Another key choice, particularly for “Platform First” players, is whether to go consumer (develop your own brand) or enterprise (be an enabling technology for other brands). Some solid companies have chosen the latter, such as iControl Networks (which powers Comcast’s Xfinity and others) or Zonoff (which powers Staples Connect). Others like SmartThings have been building a recognizable brand in the space, which some large companies could perceive as a threat. My sense is that eventually most startups will need to work with the large companies in some capacity to be successful, so perhaps the question is what strategy puts you in the best negotiating position for a partnership (or an acquisition).
Seven Key Characteristics
Beyond positioning, connected home startups will need to combine several characteristics to build long term value and defensibility. Here is my list of seven.
- Design quality is hugely important in transforming those trivial products into objects of desire, and to succeed connected home startups will need to be true “design natives”: Nest, August and Canary are great examples of design done right.
- Simplicity of installation and usage will be essential: little effort in, maximum return out.
- Mission criticality and strong ROI are key in a space where some products could easily be mistaken for nice to have “gadgets”: security, health and energy are great categories from that perspective.
- In the same vein, startups will need to deliver real innovation. Simply adding connectivity to a home product doesn’t make it great. Is the connected product 10X better than its analog equivalent? Or, even better, does it simply not have an analog equivalent?

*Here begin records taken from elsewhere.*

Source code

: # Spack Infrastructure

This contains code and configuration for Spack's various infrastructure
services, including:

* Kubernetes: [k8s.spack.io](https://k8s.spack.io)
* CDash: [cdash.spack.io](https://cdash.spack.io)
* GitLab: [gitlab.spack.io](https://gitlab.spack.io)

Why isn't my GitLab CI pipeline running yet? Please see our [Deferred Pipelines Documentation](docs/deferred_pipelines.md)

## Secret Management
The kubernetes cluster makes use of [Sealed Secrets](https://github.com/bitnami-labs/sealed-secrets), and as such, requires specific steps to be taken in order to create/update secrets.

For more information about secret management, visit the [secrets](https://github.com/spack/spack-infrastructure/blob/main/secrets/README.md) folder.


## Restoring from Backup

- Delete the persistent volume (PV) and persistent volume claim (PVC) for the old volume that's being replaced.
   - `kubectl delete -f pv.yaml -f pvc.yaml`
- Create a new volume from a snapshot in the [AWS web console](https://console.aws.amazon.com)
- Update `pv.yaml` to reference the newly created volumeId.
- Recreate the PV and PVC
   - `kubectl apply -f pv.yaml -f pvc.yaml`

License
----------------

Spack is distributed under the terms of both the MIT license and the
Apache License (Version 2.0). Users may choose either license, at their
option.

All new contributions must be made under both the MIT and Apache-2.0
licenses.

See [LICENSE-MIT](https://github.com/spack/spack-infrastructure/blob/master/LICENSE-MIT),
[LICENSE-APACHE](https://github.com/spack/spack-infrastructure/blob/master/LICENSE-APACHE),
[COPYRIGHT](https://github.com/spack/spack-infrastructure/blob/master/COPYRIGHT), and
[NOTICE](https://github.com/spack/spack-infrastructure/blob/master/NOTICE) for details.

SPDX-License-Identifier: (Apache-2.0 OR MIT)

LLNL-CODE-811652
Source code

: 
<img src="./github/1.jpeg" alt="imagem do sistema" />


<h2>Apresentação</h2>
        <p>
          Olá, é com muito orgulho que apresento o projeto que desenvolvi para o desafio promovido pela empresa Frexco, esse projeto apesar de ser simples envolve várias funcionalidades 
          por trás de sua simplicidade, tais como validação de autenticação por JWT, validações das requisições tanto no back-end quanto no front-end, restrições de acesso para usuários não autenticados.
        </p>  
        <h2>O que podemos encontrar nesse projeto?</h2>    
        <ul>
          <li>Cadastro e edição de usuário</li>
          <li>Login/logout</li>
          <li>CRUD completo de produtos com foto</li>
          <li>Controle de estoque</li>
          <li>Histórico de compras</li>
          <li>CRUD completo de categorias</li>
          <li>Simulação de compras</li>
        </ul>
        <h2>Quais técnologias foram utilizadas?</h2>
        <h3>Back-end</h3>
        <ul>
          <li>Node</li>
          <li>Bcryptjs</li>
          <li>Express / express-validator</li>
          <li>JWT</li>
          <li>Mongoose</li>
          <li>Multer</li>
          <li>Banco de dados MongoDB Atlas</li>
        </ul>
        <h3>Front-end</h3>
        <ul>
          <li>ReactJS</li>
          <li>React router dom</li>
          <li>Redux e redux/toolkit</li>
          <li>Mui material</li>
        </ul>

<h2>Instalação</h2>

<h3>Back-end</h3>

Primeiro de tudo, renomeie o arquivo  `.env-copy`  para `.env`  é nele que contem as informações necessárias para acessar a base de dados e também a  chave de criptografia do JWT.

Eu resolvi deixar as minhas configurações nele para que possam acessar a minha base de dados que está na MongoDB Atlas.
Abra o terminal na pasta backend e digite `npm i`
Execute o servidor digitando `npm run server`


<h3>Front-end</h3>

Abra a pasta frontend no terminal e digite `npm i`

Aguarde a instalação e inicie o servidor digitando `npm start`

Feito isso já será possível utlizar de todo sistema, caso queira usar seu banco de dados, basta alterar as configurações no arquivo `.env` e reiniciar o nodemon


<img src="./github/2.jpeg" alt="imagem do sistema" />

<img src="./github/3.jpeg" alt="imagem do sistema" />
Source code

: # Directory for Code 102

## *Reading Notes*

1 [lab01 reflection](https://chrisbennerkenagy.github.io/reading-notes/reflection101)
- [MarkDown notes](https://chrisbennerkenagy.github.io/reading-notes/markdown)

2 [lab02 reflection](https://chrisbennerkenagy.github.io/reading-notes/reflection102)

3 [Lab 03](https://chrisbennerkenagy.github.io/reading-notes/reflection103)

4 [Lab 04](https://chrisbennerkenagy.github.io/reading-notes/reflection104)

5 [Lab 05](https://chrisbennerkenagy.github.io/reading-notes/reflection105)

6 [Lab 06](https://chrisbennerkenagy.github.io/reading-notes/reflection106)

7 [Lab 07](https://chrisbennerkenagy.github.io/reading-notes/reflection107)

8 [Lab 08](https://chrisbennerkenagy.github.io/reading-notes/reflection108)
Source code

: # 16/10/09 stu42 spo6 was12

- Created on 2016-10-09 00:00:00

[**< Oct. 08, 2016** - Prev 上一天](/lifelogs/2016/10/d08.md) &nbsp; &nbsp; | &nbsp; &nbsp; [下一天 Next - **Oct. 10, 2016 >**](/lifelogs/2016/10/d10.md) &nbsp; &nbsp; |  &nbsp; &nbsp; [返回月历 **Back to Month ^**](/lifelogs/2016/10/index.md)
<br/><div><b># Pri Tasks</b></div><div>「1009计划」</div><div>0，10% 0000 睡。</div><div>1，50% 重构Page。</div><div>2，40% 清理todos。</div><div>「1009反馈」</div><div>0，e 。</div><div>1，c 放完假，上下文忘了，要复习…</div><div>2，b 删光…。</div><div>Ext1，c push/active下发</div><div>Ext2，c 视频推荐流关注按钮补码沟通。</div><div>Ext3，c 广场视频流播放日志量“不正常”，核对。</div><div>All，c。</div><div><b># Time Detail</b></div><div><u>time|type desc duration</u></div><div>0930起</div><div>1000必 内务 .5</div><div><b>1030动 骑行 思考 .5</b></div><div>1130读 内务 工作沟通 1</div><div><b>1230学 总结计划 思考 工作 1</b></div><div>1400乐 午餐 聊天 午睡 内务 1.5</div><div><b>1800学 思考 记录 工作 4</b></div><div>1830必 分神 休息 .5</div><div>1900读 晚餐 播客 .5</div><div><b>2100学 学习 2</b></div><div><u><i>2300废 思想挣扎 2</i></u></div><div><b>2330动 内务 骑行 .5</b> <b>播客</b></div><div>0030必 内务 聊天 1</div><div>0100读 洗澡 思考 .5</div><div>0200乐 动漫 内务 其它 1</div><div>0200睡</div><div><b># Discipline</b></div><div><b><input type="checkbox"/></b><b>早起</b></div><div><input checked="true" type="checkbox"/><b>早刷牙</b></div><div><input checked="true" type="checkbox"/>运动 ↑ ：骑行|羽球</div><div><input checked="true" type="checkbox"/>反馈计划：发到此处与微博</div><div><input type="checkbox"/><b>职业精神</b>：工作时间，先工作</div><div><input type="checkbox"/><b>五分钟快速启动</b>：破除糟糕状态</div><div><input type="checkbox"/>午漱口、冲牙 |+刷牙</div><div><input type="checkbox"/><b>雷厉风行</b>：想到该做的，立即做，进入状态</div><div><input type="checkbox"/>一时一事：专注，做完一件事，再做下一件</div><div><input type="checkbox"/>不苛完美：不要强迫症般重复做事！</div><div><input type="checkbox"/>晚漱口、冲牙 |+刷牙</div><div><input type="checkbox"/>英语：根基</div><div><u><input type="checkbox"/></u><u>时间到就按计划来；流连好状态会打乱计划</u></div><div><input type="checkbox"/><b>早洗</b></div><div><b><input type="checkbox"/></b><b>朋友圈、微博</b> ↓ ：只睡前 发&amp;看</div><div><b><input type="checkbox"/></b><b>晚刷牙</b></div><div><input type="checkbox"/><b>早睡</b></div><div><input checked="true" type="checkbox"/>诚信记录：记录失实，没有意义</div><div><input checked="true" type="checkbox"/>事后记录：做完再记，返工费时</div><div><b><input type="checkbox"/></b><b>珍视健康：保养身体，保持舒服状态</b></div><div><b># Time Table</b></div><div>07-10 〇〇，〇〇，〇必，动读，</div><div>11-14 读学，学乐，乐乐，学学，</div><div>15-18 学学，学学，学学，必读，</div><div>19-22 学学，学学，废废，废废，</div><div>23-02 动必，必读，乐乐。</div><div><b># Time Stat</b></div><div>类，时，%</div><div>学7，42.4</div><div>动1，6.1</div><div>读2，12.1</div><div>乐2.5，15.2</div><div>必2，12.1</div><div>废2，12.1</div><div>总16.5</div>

- A multi-product vision and the ability to release successful products back to back will be crucial in building self-standing, long-term successes in the space – obviously, easier said than done.
- Software openness and interoperability will be necessary to successfully build developer networks and partnerships.

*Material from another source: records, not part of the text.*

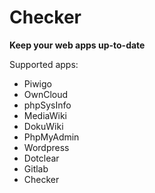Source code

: Checker
=========================

**Keep your web apps up-to-date**

Supported apps:

 * Piwigo
 * OwnCloud
 * phpSysInfo
 * MediaWiki
 * DokuWiki
 * PhpMyAdmin
 * Wordpress
 * Dotclear
 * Gitlab
 * Checker
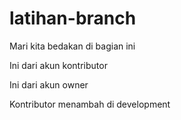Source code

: # latihan-branch

Mari kita bedakan di bagian ini  

Ini dari akun kontributor  

Ini dari akun owner  

Kontributor menambah di development  
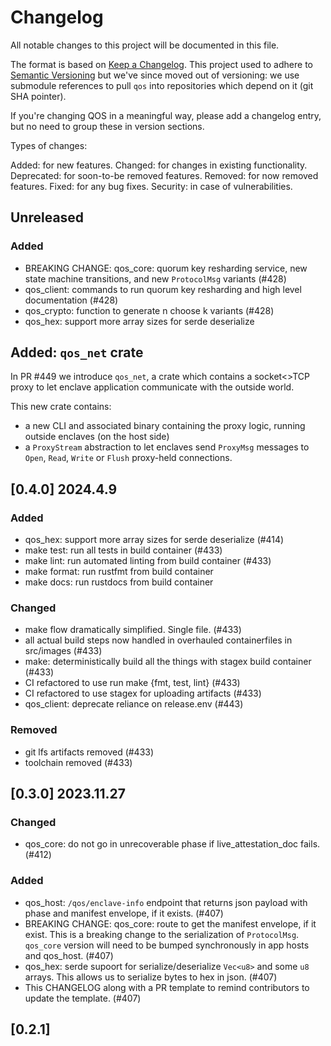 # Changelog

All notable changes to this project will be documented in this file.

The format is based on [Keep a Changelog](https://keepachangelog.com/en/1.0.0/).
This project used to adhere to [Semantic Versioning](https://semver.org/spec/v2.0.0.html) but we've since
moved out of versioning: we use submodule references to pull `qos` into repositories which depend on it (git SHA pointer).

If you're changing QOS in a meaningful way, please add a changelog entry, but no need to group these in version sections.

Types of changes:

Added: for new features.
Changed: for changes in existing functionality.
Deprecated: for soon-to-be removed features.
Removed: for now removed features.
Fixed: for any bug fixes.
Security: in case of vulnerabilities.

## Unreleased

### Added

- BREAKING CHANGE: qos_core: quorum key resharding service, new state machine transitions, and new `ProtocolMsg` variants (#428)
- qos_client: commands to run quorum key resharding and high level documentation (#428)
- qos_crypto: function to generate n choose k variants (#428)
- qos_hex: support more array sizes for serde deserialize
## Added: `qos_net` crate

In PR #449 we introduce `qos_net`, a crate which contains a socket<>TCP proxy to let enclave application communicate with the outside world.

This new crate contains:

- a new CLI and associated binary containing the proxy logic, running outside enclaves (on the host side)
- a `ProxyStream` abstraction to let enclaves send `ProxyMsg` messages to `Open`, `Read`, `Write` or `Flush` proxy-held connections.

## [0.4.0] 2024.4.9

### Added

- qos_hex: support more array sizes for serde deserialize (#414)
- make test: run all tests in build container (#433)
- make lint: run automated linting from build container (#433)
- make format: run rustfmt from build container
- make docs: run rustdocs from build container

### Changed

- make flow dramatically simplified. Single file. (#433)
- all actual build steps now handled in overhauled containerfiles in src/images (#433)
- make: deterministically build all the things with stagex build container (#433)
- CI refactored to use run make {fmt, test, lint} (#433)
- CI refactored to use stagex for uploading artifacts (#433)
- qos_client: deprecate reliance on release.env (#443)

### Removed

- git lfs artifacts removed (#433)
- toolchain removed (#433)

## [0.3.0] 2023.11.27

### Changed

- qos_core: do not go in unrecoverable phase if live_attestation_doc fails. (#412)

### Added

- qos_host: `/qos/enclave-info` endpoint that returns json payload with phase and manifest envelope, if it exists. (#407)
- BREAKING CHANGE: qos_core: route to get the manifest envelope, if it exist. This is a breaking change to the serialization of `ProtocolMsg`. `qos_core` version will need to be bumped synchronously in app hosts and qos_host. (#407)
- qos_hex: serde supoort for serialize/deserialize `Vec<u8>` and some `u8` arrays. This allows us to serialize bytes to hex in json. (#407)
- This CHANGELOG along with a PR template to remind contributors to update the template. (#407)

## [0.2.1]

- Perhaps most importantly, startups will need to be true “data natives”. Many connected devices offer exciting opportunities to build “data network effects”: each device captures data that, aggregated and analyzed at the cloud level, enables the extraction of insights that in turn make each individual device smarter, through machine learning and predictive analytics. This is one of the main reasons why the Internet of Things goes much beyond a simple hardware play, and will be a key aspect of the defensibility of the winners in the space: you pay for the hardware, but the software (and data) is what keeps you using the product.
This new battle for the home is just getting started. It will have many twists and turns, and I’m very excited to see how it all unfolds.